::: Source extract

OBJECTIVES: In many Euro-American societies, the ideal of patient and family involvement in clinical decision-making prevails. This ideal exists alongside the doctor’s obligation and responsibility to make decisions and to be accountable for them. In this article, we explore how medical staff navigate the tension between autonomy and authority when engaging life-and-death decision-making in a Danish NICU.
METHODS: The study rests on ethnographic fieldwork in a Danish NICU, involving participant observations in everyday care and decision-making work and semistructured interviews with staff and parents. All interviews were taped and transcribed. The empirical material was analyzed using thematic coding and validated in discussions with staff, parents, and social scientists.
RESULTS: Decisions are relational. Multiple moves, spaces, temporalities, and actors are involved in life-and-death decisions in the NICU. Therefore, the concept of medical decision-making fails to do justice to the complex efforts of moving infants in or out of life. Yet, many of these decision-making moments are staged, timed, and coordinated by medical staff. Therefore, we introduce an alternative vocabulary for talking about life-and-death decision-making in neonatology to help us attend to the moral stakes, the emotional tenor, and the fine-grained mechanisms of authority implied in such decisions around tiny infants.
CONCLUSIONS: We conceptualize decisions as an art of “careography.” Careography is the work of aligning care for the infant, care for the parents, care for staff, care for other infants, and care for society at large, in the process of deciding whether it is best to continue or withdraw life support.
Personally, I tend to focus on the relational. Of course, we need to know the medical facts, the statistics and so. But the decision is only five percent biomedical. Whether a family can live with a child with disabilities and what value they ascribe to such a life, no medical doctor knows any better than the family.
With these words, a Danish senior neonatologist reminds us of the relational nature of what we tend to term medical decision-making. In the field of neonatology, decisions must be made about whether to initiate, continue, or withdraw active treatment in infants born extremely prematurely. In this article, we will explore the process by which such decisions are made.
On the 1 hand, the neonatologist seems to stress the parental autonomy in such decision-making (no one knows better than the family). On the other hand, as we shall see in this article, the medical professional’s “focus on the relational” may not really be about parental autonomy. Instead, it may be more about care for and attention to the family situation as assessed by the doctor. As such, it might resemble what we sometimes deem “paternalism” or medical authority.
In this article, we begin from a social science curiosity as to what characterizes the 95% of the decision-making process that, in the neonatologist’s opinion, is not biomedical. We suggest that the answer lies in reducing or reinterpreting the classic tension between parental autonomy and professional authority in decision-making.
We recognize that choice and autonomy are considered core values in the realm of medical ethics.1 In many Euro-American societies, there is both an ethical and a political ideal of the involvement of patients and relatives in decision-making. This exists alongside the doctor’s legal obligation and ethical responsibility to make decisions and to be accountable for them. With this article, we ask how medical staff in a Danish NICU navigate this tension in a field where life-and-death decision-making may be only 5% biomedical. From what we learned, we propose an alternative vocabulary for talking about life-and-death decision-making in the field of neonatology. We hope this new vocabulary can help us attend to the moral experience, the emotional tenor, and the fine-grained mechanisms of authority implied in the process of life-and-death decisions for tiny infants. We suggest conceptualizing decisions as an art of “careography.”

::::::
::: Given records

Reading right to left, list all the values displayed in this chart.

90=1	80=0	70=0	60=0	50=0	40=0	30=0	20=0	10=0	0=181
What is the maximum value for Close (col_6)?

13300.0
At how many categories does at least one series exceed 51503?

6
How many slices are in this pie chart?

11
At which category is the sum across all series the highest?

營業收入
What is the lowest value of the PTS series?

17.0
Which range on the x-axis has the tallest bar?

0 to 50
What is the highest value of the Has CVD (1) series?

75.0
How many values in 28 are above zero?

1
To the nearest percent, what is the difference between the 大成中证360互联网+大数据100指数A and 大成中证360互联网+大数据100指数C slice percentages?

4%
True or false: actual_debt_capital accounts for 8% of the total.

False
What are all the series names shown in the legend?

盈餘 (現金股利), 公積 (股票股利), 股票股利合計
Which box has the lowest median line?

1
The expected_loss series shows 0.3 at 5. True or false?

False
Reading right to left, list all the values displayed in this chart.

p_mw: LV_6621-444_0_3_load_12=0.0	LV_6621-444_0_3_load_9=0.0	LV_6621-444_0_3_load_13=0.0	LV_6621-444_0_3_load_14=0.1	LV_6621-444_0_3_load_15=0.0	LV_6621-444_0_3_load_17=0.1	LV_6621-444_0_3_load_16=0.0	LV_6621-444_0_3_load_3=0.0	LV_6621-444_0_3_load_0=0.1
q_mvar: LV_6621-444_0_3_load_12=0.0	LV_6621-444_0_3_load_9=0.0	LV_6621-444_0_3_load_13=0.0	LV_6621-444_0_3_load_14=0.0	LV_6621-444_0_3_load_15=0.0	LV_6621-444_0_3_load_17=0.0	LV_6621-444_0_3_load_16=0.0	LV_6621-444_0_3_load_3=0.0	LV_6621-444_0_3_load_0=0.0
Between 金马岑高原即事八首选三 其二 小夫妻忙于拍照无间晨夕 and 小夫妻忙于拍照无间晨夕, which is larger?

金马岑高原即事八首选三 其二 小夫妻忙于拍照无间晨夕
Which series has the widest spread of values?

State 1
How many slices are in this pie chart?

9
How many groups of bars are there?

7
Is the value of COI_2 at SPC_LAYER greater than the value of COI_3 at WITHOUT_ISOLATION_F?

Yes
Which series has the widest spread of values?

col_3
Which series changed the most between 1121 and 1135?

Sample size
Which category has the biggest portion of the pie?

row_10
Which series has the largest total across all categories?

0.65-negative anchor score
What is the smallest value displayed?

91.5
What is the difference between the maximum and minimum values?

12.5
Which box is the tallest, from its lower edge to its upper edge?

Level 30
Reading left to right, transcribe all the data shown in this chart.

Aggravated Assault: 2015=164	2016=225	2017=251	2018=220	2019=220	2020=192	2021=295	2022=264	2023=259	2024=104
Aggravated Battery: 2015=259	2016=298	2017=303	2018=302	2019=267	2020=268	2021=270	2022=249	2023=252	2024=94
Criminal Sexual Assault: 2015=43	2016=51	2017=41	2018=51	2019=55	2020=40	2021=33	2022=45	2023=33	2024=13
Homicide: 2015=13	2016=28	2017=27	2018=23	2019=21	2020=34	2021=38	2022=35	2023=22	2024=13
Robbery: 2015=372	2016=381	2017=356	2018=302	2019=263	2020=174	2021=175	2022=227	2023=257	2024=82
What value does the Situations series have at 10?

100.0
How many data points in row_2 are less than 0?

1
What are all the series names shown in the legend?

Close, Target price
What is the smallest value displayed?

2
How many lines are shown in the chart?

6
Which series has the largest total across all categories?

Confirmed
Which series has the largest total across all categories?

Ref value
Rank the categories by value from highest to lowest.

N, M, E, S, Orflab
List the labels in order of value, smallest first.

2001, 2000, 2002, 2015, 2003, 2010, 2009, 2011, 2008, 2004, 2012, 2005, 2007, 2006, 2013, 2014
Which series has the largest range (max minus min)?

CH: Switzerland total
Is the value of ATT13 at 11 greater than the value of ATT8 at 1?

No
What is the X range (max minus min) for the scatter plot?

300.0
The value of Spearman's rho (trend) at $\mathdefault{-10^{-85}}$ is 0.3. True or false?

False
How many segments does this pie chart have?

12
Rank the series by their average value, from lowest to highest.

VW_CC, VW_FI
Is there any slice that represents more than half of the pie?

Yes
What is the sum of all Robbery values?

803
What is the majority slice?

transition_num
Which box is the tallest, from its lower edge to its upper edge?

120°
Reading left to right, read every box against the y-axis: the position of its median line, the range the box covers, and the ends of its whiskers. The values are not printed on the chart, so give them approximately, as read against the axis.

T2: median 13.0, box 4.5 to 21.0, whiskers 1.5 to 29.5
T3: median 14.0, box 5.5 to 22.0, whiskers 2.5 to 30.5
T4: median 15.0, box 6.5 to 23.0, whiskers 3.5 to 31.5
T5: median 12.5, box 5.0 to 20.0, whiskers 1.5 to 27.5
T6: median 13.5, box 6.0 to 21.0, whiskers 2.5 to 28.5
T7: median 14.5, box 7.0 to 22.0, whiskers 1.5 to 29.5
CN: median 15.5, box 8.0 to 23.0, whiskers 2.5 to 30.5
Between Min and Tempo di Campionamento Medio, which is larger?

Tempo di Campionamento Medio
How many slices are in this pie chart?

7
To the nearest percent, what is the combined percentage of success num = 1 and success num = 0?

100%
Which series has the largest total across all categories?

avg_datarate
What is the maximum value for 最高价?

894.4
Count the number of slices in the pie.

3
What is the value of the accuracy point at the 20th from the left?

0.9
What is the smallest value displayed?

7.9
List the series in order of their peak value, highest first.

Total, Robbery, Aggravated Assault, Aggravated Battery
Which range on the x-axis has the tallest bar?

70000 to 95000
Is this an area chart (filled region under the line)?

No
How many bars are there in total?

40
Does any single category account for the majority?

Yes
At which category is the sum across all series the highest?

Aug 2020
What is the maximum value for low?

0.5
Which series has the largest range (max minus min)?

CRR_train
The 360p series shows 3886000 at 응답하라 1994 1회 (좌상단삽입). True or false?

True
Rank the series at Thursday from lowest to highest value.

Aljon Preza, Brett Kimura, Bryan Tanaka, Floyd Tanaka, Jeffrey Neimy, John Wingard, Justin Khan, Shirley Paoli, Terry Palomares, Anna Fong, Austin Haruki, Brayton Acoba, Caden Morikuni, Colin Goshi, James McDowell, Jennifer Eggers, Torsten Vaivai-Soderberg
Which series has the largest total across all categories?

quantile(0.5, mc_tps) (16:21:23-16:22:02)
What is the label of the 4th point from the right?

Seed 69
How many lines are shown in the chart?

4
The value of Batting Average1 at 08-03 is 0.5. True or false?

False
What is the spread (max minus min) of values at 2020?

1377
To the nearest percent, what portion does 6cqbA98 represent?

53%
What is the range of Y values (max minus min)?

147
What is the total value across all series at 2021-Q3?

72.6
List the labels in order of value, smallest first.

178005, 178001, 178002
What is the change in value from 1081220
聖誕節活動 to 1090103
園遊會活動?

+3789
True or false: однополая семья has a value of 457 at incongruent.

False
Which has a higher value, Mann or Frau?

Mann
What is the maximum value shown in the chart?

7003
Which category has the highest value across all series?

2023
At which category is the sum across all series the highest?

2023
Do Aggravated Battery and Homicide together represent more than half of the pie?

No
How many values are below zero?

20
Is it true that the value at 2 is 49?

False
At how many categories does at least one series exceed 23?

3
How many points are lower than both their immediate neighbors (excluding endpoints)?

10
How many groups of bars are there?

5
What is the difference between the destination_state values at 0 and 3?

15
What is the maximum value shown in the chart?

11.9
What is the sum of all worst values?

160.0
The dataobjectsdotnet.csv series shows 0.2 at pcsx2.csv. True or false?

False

::::::

» Requirement A
In the NICU article, what share of the decision does the quoted senior neonatologist say is biomedical?
» Requirement B
Reproduce the passage of the NICU article starting at "RESULTS: Decisions are" and ending at "around tiny infants.".

» Worked solution A
Five percent.

» Worked solution B
RESULTS: Decisions are relational. Multiple moves, spaces, temporalities, and actors are involved in life-and-death decisions in the NICU. Therefore, the concept of medical decision-making fails to do justice to the complex efforts of moving infants in or out of life. Yet, many of these decision-making moments are staged, timed, and coordinated by medical staff. Therefore, we introduce an alternative vocabulary for talking about life-and-death decision-making in neonatology to help us attend to the moral stakes, the emotional tenor, and the fine-grained mechanisms of authority implied in such decisions around tiny infants.